Self-monitoring progress by tracking performance is super easy. You only need a notebook or a smartphone. That’s why it takes the number one spot. It’s very accurate, time-efficient, and essentially free.
Do You Have to Lift Heavy: Is It Better to Increase Weight or Reps?
There are different ways you can evaluate progress:
- You may be able to handle heavier weights for a given number of reps.
- Do more reps with the same weight.
- Sometimes reps and weights might remain the same while sets increase.
As long as you can handle more total work (weight, reps, and/or sets) you know you’ve building muscle. Though other training variables like exercise execution, tempo, or rest times can also be manipulated to make things harder.
However, don’t hyper focus on the exact numbers. You may have been able to increase weights by 5 lbs. a week during your first 2 months of training. But progress slows down with time. It may take a couple of weeks to add 1 lb. once you get advanced.
Sometimes it takes a while to see changes in strength. You might have to analyze and compare mesocycles (~1-month periods) instead of weeks.
Can You Really Trust the Weight Scale?
The scale is one of the best tools to track diet progress. Body composition changes almost always come down to weight changes. Something you can easily measure using a scale.
However, bodyweight changes don’t always reflect body composition changes. Muscle growth is (usually) a slower process than fat loss. Regular scales register the total sum of muscle, fat, and water level fluctuations.
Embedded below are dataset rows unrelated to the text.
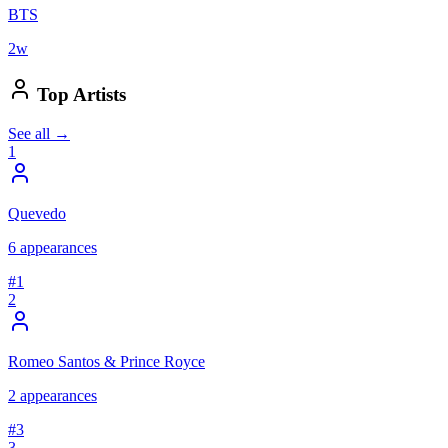
BTS
2
w
Top Artists
See all →
1
Quevedo
6
appearances
#
1
2
Romeo Santos & Prince Royce
2
appearances
#
3
3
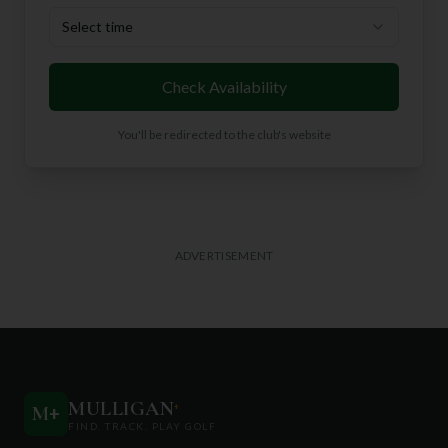
Select time
Check Availability
You'll be redirected to the club's website
ADVERTISEMENT
MULLIGAN
+
M
+
FIND. TRACK. PLAY GOLF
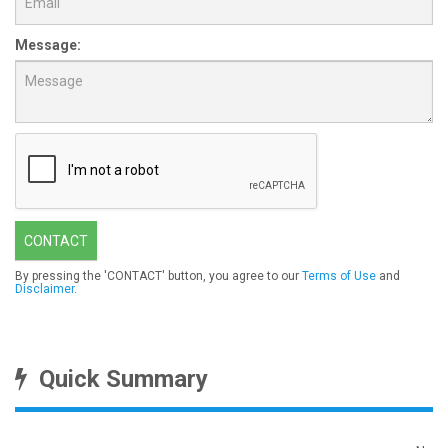
Message:
CONTACT
By pressing the 'CONTACT' button, you agree to our
Terms of Use
and
Disclaimer
.
Quick Summary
Total bodyweight might be increasing because:
- You’re gaining a lot of body fat and no muscle.
- You’re gaining a good amount of muscle and a bit of fat.
- Gaining both body fat and muscle.
Total bodyweight might be decreasing because:
- You’re losing a lot of body fat.
- You’re losing body fat and muscle.
- Pure muscle loss might happen sometimes, but it’s very rare.
Are You Gaining Muscle or Fat?
If you’re actively losing weight the scale can’t measure muscle gain. The total body weight change (muscle + fat) will always be a negative number. Let’s say you gained 1 lb. of muscle and lost 6 lbs. of fat. The scale will show a 5 lbs. change in weight. But you have no idea of the exact muscle gains.
However, you can trust the scale a bit more when bulking up. Note that some fat gain is inevitable. Gaining pure muscle is almost impossible.
Realistic weight gain goals:
- Complete newbies should aim to increase their current weight by 1% a week.
- Intermediate lifters should aim for 0.5% weekly increases.
- Advanced lifters can go for 0.25% weekly or 1% monthly increases.
By staying within those ranges, you optimize muscle growth. A more aggressive weight gain is not recommended. The rate of muscle gain is limited. Most of the increase will be fat tissue. However, going too slow may result in suboptimal gains.
These recommendations are based on optimal training and lifestyle conditions.
How Often Do You Need to Take Progress Photos?
Taking physique photos is a great way to measure progress. Though when it comes to muscle growth this isn’t a very practical strategy. At least not within the time frame of a single bulking cycle.
As you gain muscle you inevitably gain some fat. Over time you get less defined. Aesthetics are negatively affected. Taking pictures when bulking doesn’t help see muscle increases. You do see the fat build-up though. Or if you’re losing weight, photos really help visualize fat loss progress.
This doesn’t mean you shouldn’t take pictures when bulking. You can compare results during different periods of bulking phases. You can focus on body composition changes at the same weight. Or notice how weight changes at the same body fat percentage.